John Holmes wrote “There is no exercise better for the heart than reaching down and lifting people up.”
We all know that exercise is good for us, but is the exercise of the heart, “reaching down and lifting people up” just as good for us?
Dr Caroline Leaf is a communication pathologist and self-titled cognitive neuroscientist. Her meme of the day today was a claim that “Helping others can increase your lifespan.” She explained that “Researchers found a link between serving others, improved health and decreased mortality! See more at: http://www.ncbi.nlm.nih.gov/pmc/articles/PMC3780662/pdf/AJPH.2012.300876.pdf”.
The journal she referenced was a 2013 article by Poulin et al in the American Journal of Public Health . Poulin and his colleagues examined data from nearly 850 people in the Detroit area. At the start of their study, they asked their participants about stressful life events in the last year and whether they provided tangible assistance to friends or family members. They then followed their participants for five years and analysed the characteristics of who died in that time.
According to the study by Poulin, those who helped others were younger, healthier, more likely to be White, of higher socioeconomic status, and higher in social support and social contact than those who didn’t help, all factors that have been shown to influence mortality. They also noted that 70% of their cohort didn’t experience any stressful life events. While they adjusted for these variables, their statistics would still be affected by them. As it turns out, while their results were significant, their numbers had broad confidence intervals, so the effect they found is very weak.

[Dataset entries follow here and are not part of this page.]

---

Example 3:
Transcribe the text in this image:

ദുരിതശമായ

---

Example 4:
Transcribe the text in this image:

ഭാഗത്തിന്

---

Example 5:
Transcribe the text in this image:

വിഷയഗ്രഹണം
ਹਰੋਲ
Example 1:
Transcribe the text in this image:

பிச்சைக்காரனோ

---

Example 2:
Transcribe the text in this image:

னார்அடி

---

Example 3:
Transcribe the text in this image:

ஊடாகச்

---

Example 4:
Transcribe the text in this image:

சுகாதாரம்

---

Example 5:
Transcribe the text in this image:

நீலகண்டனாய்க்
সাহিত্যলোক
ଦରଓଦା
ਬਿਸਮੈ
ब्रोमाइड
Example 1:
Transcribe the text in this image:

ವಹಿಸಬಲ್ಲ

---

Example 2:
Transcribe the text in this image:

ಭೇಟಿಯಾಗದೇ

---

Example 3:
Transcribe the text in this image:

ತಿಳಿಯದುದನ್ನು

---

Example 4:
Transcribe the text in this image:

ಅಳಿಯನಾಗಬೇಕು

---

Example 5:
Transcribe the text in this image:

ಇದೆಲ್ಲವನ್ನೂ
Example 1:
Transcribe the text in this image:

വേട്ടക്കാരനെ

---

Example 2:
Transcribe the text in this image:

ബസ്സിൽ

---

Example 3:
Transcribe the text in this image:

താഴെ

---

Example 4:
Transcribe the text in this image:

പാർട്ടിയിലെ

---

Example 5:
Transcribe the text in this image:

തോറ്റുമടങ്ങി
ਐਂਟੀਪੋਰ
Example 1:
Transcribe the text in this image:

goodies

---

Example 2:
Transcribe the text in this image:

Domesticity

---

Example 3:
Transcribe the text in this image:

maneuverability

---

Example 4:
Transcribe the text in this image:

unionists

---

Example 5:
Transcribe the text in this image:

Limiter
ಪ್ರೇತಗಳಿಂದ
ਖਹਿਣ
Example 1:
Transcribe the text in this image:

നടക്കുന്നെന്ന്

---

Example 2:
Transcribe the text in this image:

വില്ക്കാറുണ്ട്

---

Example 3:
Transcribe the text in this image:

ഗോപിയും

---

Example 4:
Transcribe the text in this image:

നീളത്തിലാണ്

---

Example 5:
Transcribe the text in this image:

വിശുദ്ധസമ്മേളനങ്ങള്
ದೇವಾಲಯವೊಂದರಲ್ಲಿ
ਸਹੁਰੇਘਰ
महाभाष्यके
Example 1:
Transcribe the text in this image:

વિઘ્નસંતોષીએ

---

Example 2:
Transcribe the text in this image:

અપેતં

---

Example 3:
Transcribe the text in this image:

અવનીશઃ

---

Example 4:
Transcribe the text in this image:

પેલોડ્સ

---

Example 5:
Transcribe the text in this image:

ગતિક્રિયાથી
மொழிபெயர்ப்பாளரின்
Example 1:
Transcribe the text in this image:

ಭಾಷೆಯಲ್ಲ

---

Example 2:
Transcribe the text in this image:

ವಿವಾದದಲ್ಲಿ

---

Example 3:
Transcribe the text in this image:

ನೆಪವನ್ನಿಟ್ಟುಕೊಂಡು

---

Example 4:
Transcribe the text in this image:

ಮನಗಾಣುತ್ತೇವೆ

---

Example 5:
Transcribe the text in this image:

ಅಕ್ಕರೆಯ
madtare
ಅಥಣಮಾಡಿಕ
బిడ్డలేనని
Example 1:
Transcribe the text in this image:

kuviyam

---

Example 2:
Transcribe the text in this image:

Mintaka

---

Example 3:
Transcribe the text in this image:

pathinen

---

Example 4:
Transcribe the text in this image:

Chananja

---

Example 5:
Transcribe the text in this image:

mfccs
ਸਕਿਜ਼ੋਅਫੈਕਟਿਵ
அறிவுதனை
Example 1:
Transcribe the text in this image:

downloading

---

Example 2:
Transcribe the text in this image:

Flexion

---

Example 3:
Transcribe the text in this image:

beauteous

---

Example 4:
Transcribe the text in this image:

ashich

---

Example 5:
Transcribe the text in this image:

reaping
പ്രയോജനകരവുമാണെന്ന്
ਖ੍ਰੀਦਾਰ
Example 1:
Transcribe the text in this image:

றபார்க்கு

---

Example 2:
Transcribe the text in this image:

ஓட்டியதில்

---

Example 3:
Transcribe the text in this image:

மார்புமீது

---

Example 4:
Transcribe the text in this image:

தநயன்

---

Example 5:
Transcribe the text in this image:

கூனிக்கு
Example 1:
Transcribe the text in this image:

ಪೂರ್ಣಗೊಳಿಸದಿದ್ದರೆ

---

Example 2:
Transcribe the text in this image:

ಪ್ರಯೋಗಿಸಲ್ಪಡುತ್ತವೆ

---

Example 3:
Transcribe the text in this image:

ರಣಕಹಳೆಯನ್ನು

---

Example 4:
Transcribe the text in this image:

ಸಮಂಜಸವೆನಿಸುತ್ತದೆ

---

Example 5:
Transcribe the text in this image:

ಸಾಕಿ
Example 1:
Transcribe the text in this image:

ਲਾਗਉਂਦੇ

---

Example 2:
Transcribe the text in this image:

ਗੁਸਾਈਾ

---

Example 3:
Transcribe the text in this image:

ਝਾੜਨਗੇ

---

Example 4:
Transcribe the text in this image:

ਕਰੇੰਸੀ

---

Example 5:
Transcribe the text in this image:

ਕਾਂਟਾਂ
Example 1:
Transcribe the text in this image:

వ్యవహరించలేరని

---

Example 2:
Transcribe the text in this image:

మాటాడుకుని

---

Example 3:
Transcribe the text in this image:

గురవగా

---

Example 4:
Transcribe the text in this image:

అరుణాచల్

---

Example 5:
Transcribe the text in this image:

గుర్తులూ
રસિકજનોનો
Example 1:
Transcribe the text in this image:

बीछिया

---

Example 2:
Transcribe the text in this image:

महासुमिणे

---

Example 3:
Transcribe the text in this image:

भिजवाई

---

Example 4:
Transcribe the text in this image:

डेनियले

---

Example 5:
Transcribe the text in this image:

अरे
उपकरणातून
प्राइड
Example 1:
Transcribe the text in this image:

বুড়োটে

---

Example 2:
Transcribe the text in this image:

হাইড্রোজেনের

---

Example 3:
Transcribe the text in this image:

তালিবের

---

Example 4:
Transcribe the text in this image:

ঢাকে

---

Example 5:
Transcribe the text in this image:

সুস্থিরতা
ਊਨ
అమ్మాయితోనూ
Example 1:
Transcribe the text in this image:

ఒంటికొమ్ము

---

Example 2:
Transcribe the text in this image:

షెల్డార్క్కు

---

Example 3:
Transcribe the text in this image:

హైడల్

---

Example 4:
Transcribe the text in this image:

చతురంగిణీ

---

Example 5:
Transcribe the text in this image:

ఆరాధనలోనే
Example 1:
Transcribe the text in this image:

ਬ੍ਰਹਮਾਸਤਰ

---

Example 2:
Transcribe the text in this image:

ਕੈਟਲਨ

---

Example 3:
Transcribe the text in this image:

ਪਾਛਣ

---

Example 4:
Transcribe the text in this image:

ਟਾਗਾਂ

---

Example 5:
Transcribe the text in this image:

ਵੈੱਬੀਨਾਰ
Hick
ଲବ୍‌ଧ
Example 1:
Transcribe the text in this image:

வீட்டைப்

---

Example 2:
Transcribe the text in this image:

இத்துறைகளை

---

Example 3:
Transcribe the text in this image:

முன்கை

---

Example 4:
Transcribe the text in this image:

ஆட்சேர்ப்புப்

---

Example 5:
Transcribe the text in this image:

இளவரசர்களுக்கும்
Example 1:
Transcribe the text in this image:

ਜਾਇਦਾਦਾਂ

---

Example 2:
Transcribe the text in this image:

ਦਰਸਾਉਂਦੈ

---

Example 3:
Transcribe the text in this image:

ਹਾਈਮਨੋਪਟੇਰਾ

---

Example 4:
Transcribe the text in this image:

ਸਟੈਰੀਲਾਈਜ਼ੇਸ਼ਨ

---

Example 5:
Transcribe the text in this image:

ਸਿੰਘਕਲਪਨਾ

What about other studies looking at the same question but in a different way? Well, there are mixed findings. Roth and colleagues published a study in 2013 in the American Journal of Epidemiology which also showed that care-givers had better life expectancy than matched controls  but then a number of other studies show the opposite. The Caregiver Health Effects Study found that those who were providing care to a disabled spouse and who reported some strain associated with that care had a 63% elevated risk of death compared with non-caregiving spouses . Other studies suggest that caregivers have poorer mental and physical health status than non-caregivers , and caregiving has been widely portrayed as a serious public health problem in the professional literature [4, 5].
So while Poulin found a loose association between helping others and decreased mortality, Dr Leaf has taken that a step too far:
> Firstly, correlation does not equal causation. Just because a study found those who helped others had a decreased mortality doesn’t mean that the reverse, helping others increases your lifespan, necessarily holds. There may be other explanations.
> Secondly, other studies show conflicting results, so Poulin’s study may be a statistical hiccough.
It’s not clear that helping others is actually good for our health. That doesn’t mean to say we shouldn’t help others. I think we should, if for no other reason than the golden rule, “Do unto others as you would have them do unto you.” But we can’t definitively say that helping others will help us directly by making us live longer. That’s scientifically still up in the air.
 Poulin MJ, Brown SL, Dillard AJ, Smith DM. Giving to others and the association between stress and mortality. Am J Public Health 2013 Sep;103(9):1649-55.
 Schulz R, Beach SR. Caregiving as a risk factor for mortality: the Caregiver Health Effects Study. JAMA : the journal of the American Medical Association 1999 Dec 15;282(23):2215-9.
 Pinquart M, Sorensen S. Differences between caregivers and noncaregivers in psychological health and physical health: a meta-analysis. Psychol Aging 2003 Jun;18(2):250-67.
 Talley RC, Crews JE. Framing the public health of caregiving. Am J Public Health 2007 Feb;97(2):224-8.